The Giver

In a black and white world where everything is neat and perfect and there are no wars or bickering (it’s on an island in the sky to really drive the point home) Jonas (Brenton Thwaites) lives with his assigned family, plays with his friends, and takes his daily injections. Upon graduation, while his best mate is designated a drone pilot (an increasingly common theme nowadays), Jonas, due to his ‘special abilities,’ is named the ‘Receiver of Memories.’

How to explain this? Jeff Bridges has a go, telling our young friend that as he is the Receiver, Bridges is the Giver, charged with transferring memories of the old order so they are kept alive and can be used to better advise the floaty island’s governors (Meryl Streep). Jonas begins to absorb memories, some beautiful, some horrific, all very colourful.

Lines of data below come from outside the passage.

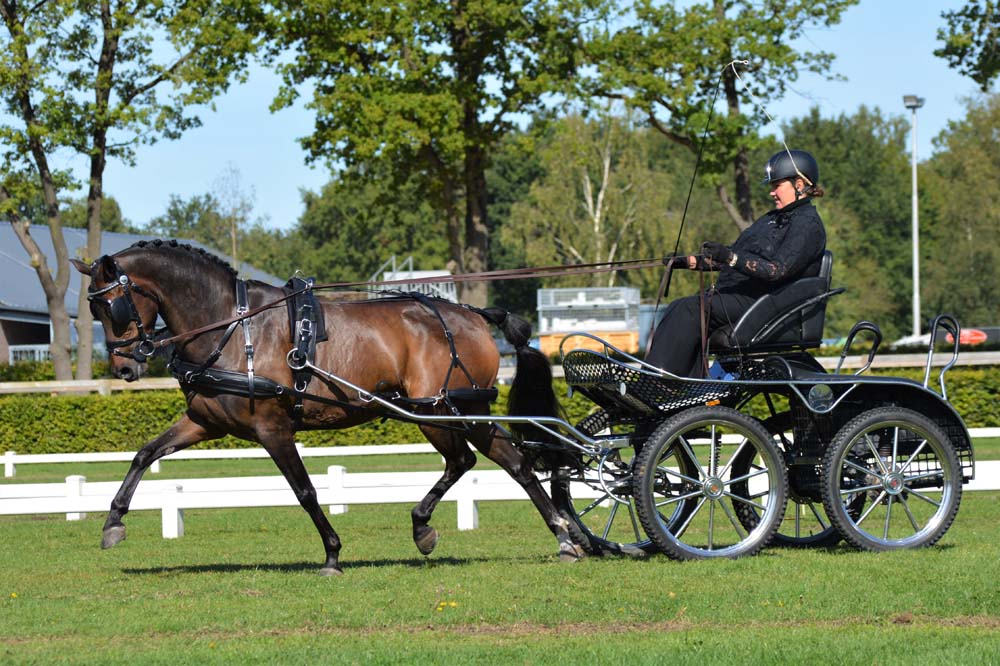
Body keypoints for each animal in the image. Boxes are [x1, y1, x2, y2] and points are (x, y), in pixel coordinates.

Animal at [70, 241, 584, 572]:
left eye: (112, 306)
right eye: (93, 311)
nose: (124, 368)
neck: (234, 328)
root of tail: (475, 316)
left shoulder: (273, 430)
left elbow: (305, 491)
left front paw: (333, 554)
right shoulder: (203, 423)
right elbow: (145, 453)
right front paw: (113, 522)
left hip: (442, 411)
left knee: (479, 461)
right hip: (454, 412)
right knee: (501, 461)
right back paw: (557, 535)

Think ‘Pleasantville’ meets ‘The Machine Stops’ or ‘Justice,’ which for those playing at home was an early episode of ‘Star Trek: The Next Generation’ where the crew make contact with a highly sterilized, efficiently run, introverted conformist collective, unused to foreign influence and ideas.

Jeff Bridges and Meryl Streep make otherwise laughable dialogue authentic and emotive, while the young stars, none of whom are too bad, will certainly be given roles in future adaptations of thematically similar yet aesthetically distinct young adult fiction.

For the T-Swizzle fans out there, myself included, Taylor’s cameo, one of the great selling points of the movie, was mercilessly short. Hopefully this means she’s working hard on the impending release of album #5 ‘1989’ and just couldn’t spare the time to hang out on set with Jeff Bridges.

The concepts aren’t new but the execution is worthy, parents taking their kids along will enjoy this more than some of the other tween schlock. If you’re looking for a high-concept, interesting sci-fi about the human condition and literally breaking boundaries, you’ll enjoy this, but go see Oblivion.